START Text block

# Neoregelia brom care (offset pup)- substrate & other questions



## flyingSquirrel (Aug 22, 2011)

Good day all  I have just acquired an offset/pup of Neoregelia Chiquita Linda. It doesn't really have any roots at this point (or they might be super small/just starting). It has about 3" of stolon attached still. I've looked around a bit and can't really find too much info about growing offsets (especially with minimal roots).

Anyway, my primary question is, how do I make sure this baby takes off rooting? 
Should I leave the stolon at 3" or should cut some of it off? Do I put the stolon/pup at all in any soil/substrate, sphagnum, etc? I am definitely concerned about maintaining the proper moisture level..I want it to root but I don't want it to rot.  Can these broms have exposed roots and dry out a bit, or do they need something over the roots a little?
And should I be growing it in different conditions at this point to promote root development, and change the culture when the roots have grown a bit?
Would it be ok at some point to have a little moist sphagnum around the base (or maybe even live moss) at all or is that a surefire way to kill it? (I'd like to have a few other small epiphytes around the base if possible.
Finally, would you recommend distilled water, or is tap ok?

Thanks for any help you can offer


----------



## james67 (Jun 28, 2008)

check out antone's article here:
Bromeliads in the Dart Frog Terrarium

james


----------



## markpulawski (Nov 19, 2004)

I usually cut off pups with some stolon (for those that reproduce that way) and then use the stolon to anchor the plant somewhere. If it's in a viv put it where it will not sit in saturated subtrate, damp/moist but drained it perfect. It will grow tons of new roots if happy, as a matter of fact when I pull pups off I usually remove all roots so they can root to where I put them. I use spring water to mist with but tap water for growing plants is usually fine.
Also they need decent light, usually the better the light they have the better color they will have


----------



## mcaiger53 (Jan 3, 2011)

Broms w a stolen are the easiest to mount. I don't think that it matters much whether you staple it, tie it, or simply stick it in a GS backround (which is what I usually do). When I put neo's in my vivs, I don't put them in any substrate at all. I typically place them on the backround mid to high, and mist the plant directly when I mist the tanks. It seems to get them rooting faster when misted heavily. 
Mike


----------



## flyingSquirrel (Aug 22, 2011)

james67 said:


> check out antone's article here:
> Bromeliads in the Dart Frog Terrarium
> 
> james


This was an excellent article and it answered a good number of my questions, thank you


----------



## flyingSquirrel (Aug 22, 2011)

Put pup in viv sitting on wood, no securing. Roooooots!


----------

END Text block
START Raw data

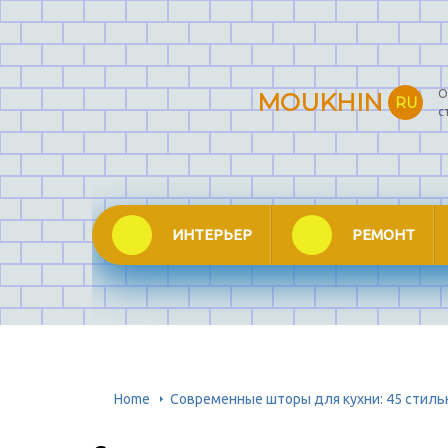
О
MOUKHIN
RU
с
ИНТЕРЬЕР
РЕМОНТ
Home
Современные шторы для кухни: 45 стиль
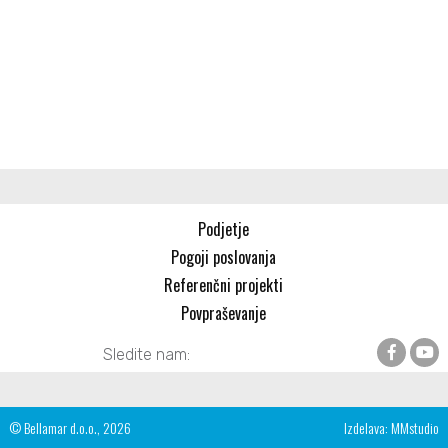
Podjetje
Pogoji poslovanja
Referenčni projekti
Povpraševanje
Sledite nam:
© Bellamar d.o.o., 2026
Izdelava:
MMstudio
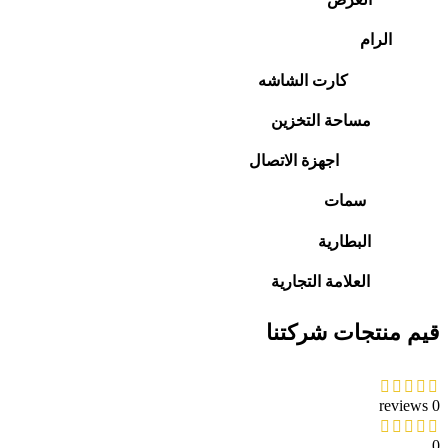
الرام
كارت الشاشه
مساحة التخزين
اجهزة الاتصال
سمات
البطارية
العلامة التجارية
قيم منتجات شركتنا
0 reviews
0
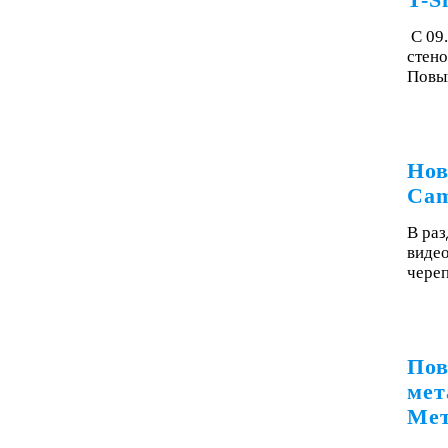
T-S
С 09
стено
Повы
Нов
Cam
В раз
видео
чере
Пов
мет
Мет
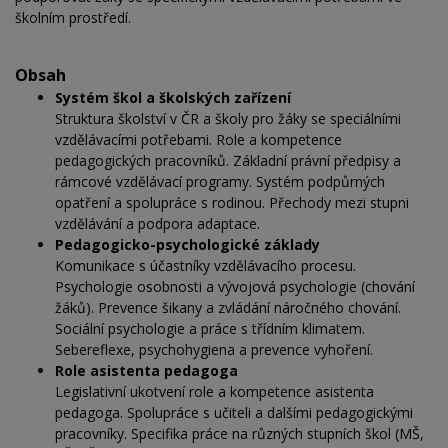
školním prostředí.
Obsah
Systém škol a školských zařízení
Struktura školství v ČR a školy pro žáky se speciálními
vzdělávacími potřebami. Role a kompetence
pedagogických pracovníků. Základní právní předpisy a
rámcové vzdělávací programy. Systém podpůrných
opatření a spolupráce s rodinou. Přechody mezi stupni
vzdělávání a podpora adaptace.
Pedagogicko-psychologické základy
Komunikace s účastníky vzdělávacího procesu.
Psychologie osobnosti a vývojová psychologie (chování
žáků). Prevence šikany a zvládání náročného chování.
Sociální psychologie a práce s třídním klimatem.
Sebereflexe, psychohygiena a prevence vyhoření.
Role asistenta pedagoga
Legislativní ukotvení role a kompetence asistenta
pedagoga. Spolupráce s učiteli a dalšími pedagogickými
pracovníky. Specifika práce na různých stupních škol (MŠ,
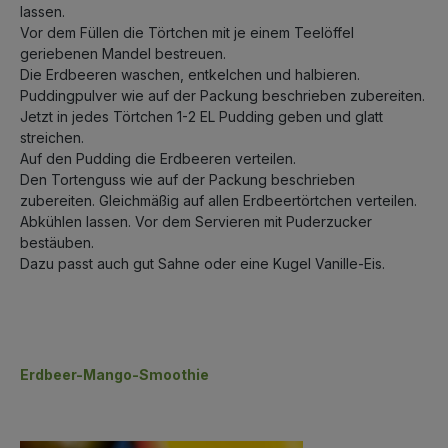
lassen.
Vor dem Füllen die Törtchen mit je einem Teelöffel
geriebenen Mandel bestreuen.
Die Erdbeeren waschen, entkelchen und halbieren.
Puddingpulver wie auf der Packung beschrieben zubereiten.
Jetzt in jedes Törtchen 1-2 EL Pudding geben und glatt
streichen.
Auf den Pudding die Erdbeeren verteilen.
Den Tortenguss wie auf der Packung beschrieben
zubereiten. Gleichmäßig auf allen Erdbeertörtchen verteilen.
Abkühlen lassen. Vor dem Servieren mit Puderzucker
bestäuben.
Dazu passt auch gut Sahne oder eine Kugel Vanille-Eis.
Erdbeer-Mango-Smoothie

END Raw data

- _Requirement_:
Answer these about the bromeliad thread, one line each:
1. How much stolon was still attached to the Neoregelia Chiquita Linda pup?
2. What kind of water does markpulawski use for misting?
3. How high on the background does mcaiger53 typically place neos?
The listing has nothing to do with the bromeliad thread.

- _Task output_:
1. About 3".
2. Spring water.
3. Mid to high.